> Exercise: Below are the records; locate each line with the word "added" and copy it.

> Listed entries:
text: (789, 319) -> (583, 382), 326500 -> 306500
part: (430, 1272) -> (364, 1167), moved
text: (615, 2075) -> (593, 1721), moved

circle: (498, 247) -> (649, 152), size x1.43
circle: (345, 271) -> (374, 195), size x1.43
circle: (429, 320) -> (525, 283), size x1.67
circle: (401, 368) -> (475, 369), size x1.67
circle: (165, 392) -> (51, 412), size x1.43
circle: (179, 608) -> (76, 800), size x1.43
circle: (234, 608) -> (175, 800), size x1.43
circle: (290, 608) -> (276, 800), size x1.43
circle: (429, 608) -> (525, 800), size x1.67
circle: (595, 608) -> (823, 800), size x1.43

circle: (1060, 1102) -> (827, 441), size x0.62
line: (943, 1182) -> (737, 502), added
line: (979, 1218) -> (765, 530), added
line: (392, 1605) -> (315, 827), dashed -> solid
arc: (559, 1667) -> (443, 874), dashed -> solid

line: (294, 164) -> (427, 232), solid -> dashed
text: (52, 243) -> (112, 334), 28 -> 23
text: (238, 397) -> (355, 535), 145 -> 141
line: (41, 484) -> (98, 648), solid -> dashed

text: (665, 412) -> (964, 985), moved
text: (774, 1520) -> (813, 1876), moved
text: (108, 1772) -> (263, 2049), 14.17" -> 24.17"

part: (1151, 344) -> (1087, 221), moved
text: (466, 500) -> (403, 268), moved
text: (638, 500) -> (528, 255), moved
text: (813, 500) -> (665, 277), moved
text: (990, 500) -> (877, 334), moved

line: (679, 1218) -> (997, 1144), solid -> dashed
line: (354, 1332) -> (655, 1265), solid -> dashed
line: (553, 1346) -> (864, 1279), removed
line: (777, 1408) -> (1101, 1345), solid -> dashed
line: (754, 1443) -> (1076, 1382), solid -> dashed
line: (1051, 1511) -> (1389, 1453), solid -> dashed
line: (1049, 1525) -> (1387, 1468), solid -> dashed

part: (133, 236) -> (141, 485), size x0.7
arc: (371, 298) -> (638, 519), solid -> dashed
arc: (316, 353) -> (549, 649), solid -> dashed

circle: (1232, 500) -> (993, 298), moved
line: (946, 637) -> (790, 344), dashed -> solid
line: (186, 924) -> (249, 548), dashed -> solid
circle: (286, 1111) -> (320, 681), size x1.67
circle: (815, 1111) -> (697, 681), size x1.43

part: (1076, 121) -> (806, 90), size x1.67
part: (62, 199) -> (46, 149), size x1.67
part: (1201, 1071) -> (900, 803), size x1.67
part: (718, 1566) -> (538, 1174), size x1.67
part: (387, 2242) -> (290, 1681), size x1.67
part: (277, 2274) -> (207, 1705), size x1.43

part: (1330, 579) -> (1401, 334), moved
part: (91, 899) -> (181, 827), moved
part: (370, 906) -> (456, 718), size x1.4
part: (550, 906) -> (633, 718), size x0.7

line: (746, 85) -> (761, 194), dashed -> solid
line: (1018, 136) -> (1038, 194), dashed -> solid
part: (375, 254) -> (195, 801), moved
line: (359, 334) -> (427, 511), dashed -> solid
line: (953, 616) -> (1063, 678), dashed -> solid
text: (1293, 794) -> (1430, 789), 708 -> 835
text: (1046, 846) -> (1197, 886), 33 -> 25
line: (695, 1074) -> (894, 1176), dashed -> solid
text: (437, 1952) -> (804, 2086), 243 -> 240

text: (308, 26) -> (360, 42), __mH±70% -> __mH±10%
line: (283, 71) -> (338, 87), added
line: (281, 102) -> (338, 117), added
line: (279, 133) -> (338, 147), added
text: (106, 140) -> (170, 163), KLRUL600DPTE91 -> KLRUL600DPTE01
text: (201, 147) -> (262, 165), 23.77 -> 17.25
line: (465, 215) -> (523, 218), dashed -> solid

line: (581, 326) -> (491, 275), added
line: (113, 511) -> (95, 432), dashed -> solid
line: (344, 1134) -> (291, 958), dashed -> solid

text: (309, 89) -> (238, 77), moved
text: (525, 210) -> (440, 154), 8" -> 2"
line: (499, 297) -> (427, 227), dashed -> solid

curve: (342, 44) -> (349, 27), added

> Answer to this problem:
line: (943, 1182) -> (737, 502), added
line: (979, 1218) -> (765, 530), added
line: (283, 71) -> (338, 87), added
line: (281, 102) -> (338, 117), added
line: (279, 133) -> (338, 147), added
line: (581, 326) -> (491, 275), added
curve: (342, 44) -> (349, 27), added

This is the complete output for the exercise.